Le 17 juillet 2026, entre 13:00 et 13:15 UTC, pendant le cycle de 15 minutes de BTC, le prix a baissé de 0,45 %, avec une fourchette de 62 774 à 63 098,7 USDT, soit une amplitude de 0,51 %. Au cours des dernières 24 heures, BTC est passé d’environ 64 900 $ à la zone de 63 075 $, avec une baisse cumulée d’environ 1,72 %. L’attention du marché s’intensifie : la volatilité reste relativement modérée, mais l’incertitude macroéconomique a nettement augmenté.

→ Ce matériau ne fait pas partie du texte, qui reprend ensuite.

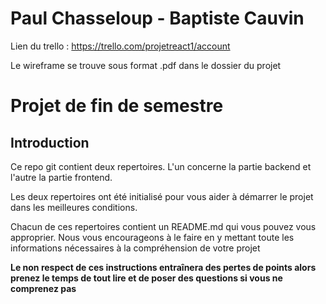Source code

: # Paul Chasseloup - Baptiste Cauvin

Lien du trello : https://trello.com/projetreact1/account

Le wireframe se trouve sous format .pdf dans le dossier du projet

# Projet de fin de semestre

## Introduction

Ce repo git contient deux repertoires. L'un concerne la partie backend et l'autre la partie frontend.

Les deux repertoires ont été initialisé pour vous aider à démarrer le projet dans les meilleures conditions.

Chacun de ces repertoires contient un README.md qui vous pouvez vous approprier. Nous vous encourageons à le faire en y mettant toute les informations nécessaires à la compréhension de votre projet


**Le non respect de ces instructions entraînera des pertes de points alors prenez le temps de tout lire et de poser des questions si vous ne comprenez pas**
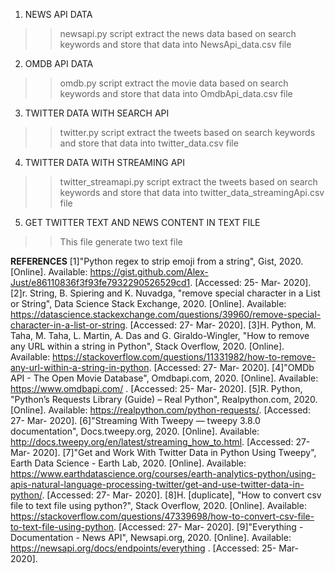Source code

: 1. NEWS API DATA 
>> newsapi.py script extract the news data based on search keywords and store that data into NewsApi_data.csv file

2. OMDB API DATA
>> omdb.py script extract the movie data based on search keywords and store that data into OmdbApi_data.csv file

3. TWITTER DATA WITH SEARCH API
>> twitter.py script extract the tweets based on search keywords and store that data into twitter_data.csv file

4. TWITTER DATA WITH STREAMING API
>> twitter_streamapi.py script extract the tweets based on search keywords and store that data into twitter_data_streamingApi.csv file

5. GET TWITTER TEXT AND NEWS CONTENT IN TEXT FILE
>> This file generate two text file  


**REFERENCES**
[1]"Python regex to strip emoji from a string", Gist, 2020. [Online]. 
Available: https://gist.github.com/Alex-Just/e86110836f3f93fe7932290526529cd1. [Accessed: 25- Mar- 2020].
[2]r. String, B. Spiering and K. Nuvadga, "remove special character in a List or String", Data Science Stack Exchange, 2020. [Online].
Available: https://datascience.stackexchange.com/questions/39960/remove-special-character-in-a-list-or-string. [Accessed: 27- Mar- 2020].
[3]H. Python, M. Taha, M. Taha, L. Martin, A. Das and G. Giraldo-Wingler, "How to remove any URL within a string in Python", Stack Overflow, 2020. [Online].
Available: https://stackoverflow.com/questions/11331982/how-to-remove-any-url-within-a-string-in-python. [Accessed: 27- Mar- 2020].
[4]"OMDb API - The Open Movie Database", Omdbapi.com, 2020. [Online].
Available: https://www.omdbapi.com/ . [Accessed: 25- Mar- 2020].
[5]R. Python, "Python’s Requests Library (Guide) – Real Python", Realpython.com, 2020. [Online].
Available: https://realpython.com/python-requests/. [Accessed: 27- Mar- 2020].
[6]"Streaming With Tweepy — tweepy 3.8.0 documentation", Docs.tweepy.org, 2020. [Online]. 
Available: http://docs.tweepy.org/en/latest/streaming_how_to.html. [Accessed: 27- Mar- 2020].
[7]"Get and Work With Twitter Data in Python Using Tweepy", Earth Data Science - Earth Lab, 2020. [Online].
Available: https://www.earthdatascience.org/courses/earth-analytics-python/using-apis-natural-language-processing-twitter/get-and-use-twitter-data-in-python/. [Accessed: 27- Mar- 2020].
[8]H. [duplicate], "How to convert csv file to text file using python?", Stack Overflow, 2020. [Online]. 
Available: https://stackoverflow.com/questions/47339698/how-to-convert-csv-file-to-text-file-using-python. [Accessed: 27- Mar- 2020].
[9]"Everything - Documentation - News API", Newsapi.org, 2020. [Online].
Available: https://newsapi.org/docs/endpoints/everything . [Accessed: 25- Mar- 2020].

Le principal moteur de cette variation tient à la poursuite de l’escalade du conflit militaire entre les États-Unis et l’Iran. Les forces américaines ont mené des frappes aériennes contre l’Iran six nuits de suite ; les combats dans le détroit d’Ormuz ont fait bondir le prix du Brent d’environ 12 % en une semaine pour atteindre 104,4 $ le baril, se rapprochant du prix du carburant américain (environ 4 $ le gallon). Cela ravive les craintes d’inflation. Le président de la Réserve fédérale de Dallas, Logan, a plaidé publiquement en faveur d’un « relèvement modéré des taux » pour faire face à une inflation tirée par le prix du pétrole. Les anticipations d’une hausse des taux de la Fed en octobre ont alors explosé. Dans ce contexte, les actifs à risque subissent une pression généralisée : en tant qu’actif sensible aux taux et sans rendement, BTC fait face à une pression de vente.
Parallèlement, plusieurs facteurs marginaux se cumulent et amplifient la volatilité à court terme. D’abord, les divergences au sein de la Fed s’intensifient : le Beige Book indique une divergence des signaux relatifs à l’emploi (croissance dans 5 régions, niveau stable dans 7). Avant les réunions du FOMC des 28 et 29 juillet, l’incertitude politique augmente. Ensuite, la dominance de l’ETH se situe à un niveau relativement élevé : des flux circulent au sein du marché crypto, de BTC vers ETH, ce qui constitue un détournement marginal de capitaux pour BTC. En outre, Trump a annoncé l’imposition de 25 % de droits de douane supplémentaires au Brésil : l’escalade des tensions commerciales renforce davantage le récit mondial de stagnation inflationniste. À noter : dans le carnet d’ordres, la profondeur d’achat/vente est de 11,44 (avantage acheteur), mais l’échantillon limité aux données d’un seul niveau montre que le marché ne relève pas d’une liquidation par panique ; il s’agit plutôt d’une réduction de l’appétit pour le risque sous l’effet de l’incertitude géopolitique et macroéconomique.
À court terme, l’attention se concentre sur les doubles incertitudes, géopolitiques et politiques. Si le conflit dans le détroit d’Ormuz s’intensifie encore et entraîne une cassure des prix du pétrole au-dessus de 110 $, BTC et d’autres actifs à risque continueront d’être sous pression ; à l’inverse, si des avancées diplomatiques débloquent la situation, la baisse des prix du pétrole soulagerait fortement les anticipations d’inflation. Les éléments clés à surveiller sont le libellé de la décision de taux du FOMC, l’évolution des prix du pétrole et les variations du ratio ETH/BTC. D’un point de vue technique, la zone de soutien à court terme se situe entre 62 600 $ et 62 700 $, tandis que 64 900 $ constitue une résistance récente. En cas de perte du soutien, le prix pourrait descendre vers 61 500 $. Il est recommandé de suivre le rythme des événements macroéconomiques et les flux de capitaux on-chain, tout en restant vigilant face au risque de volatilité à court terme.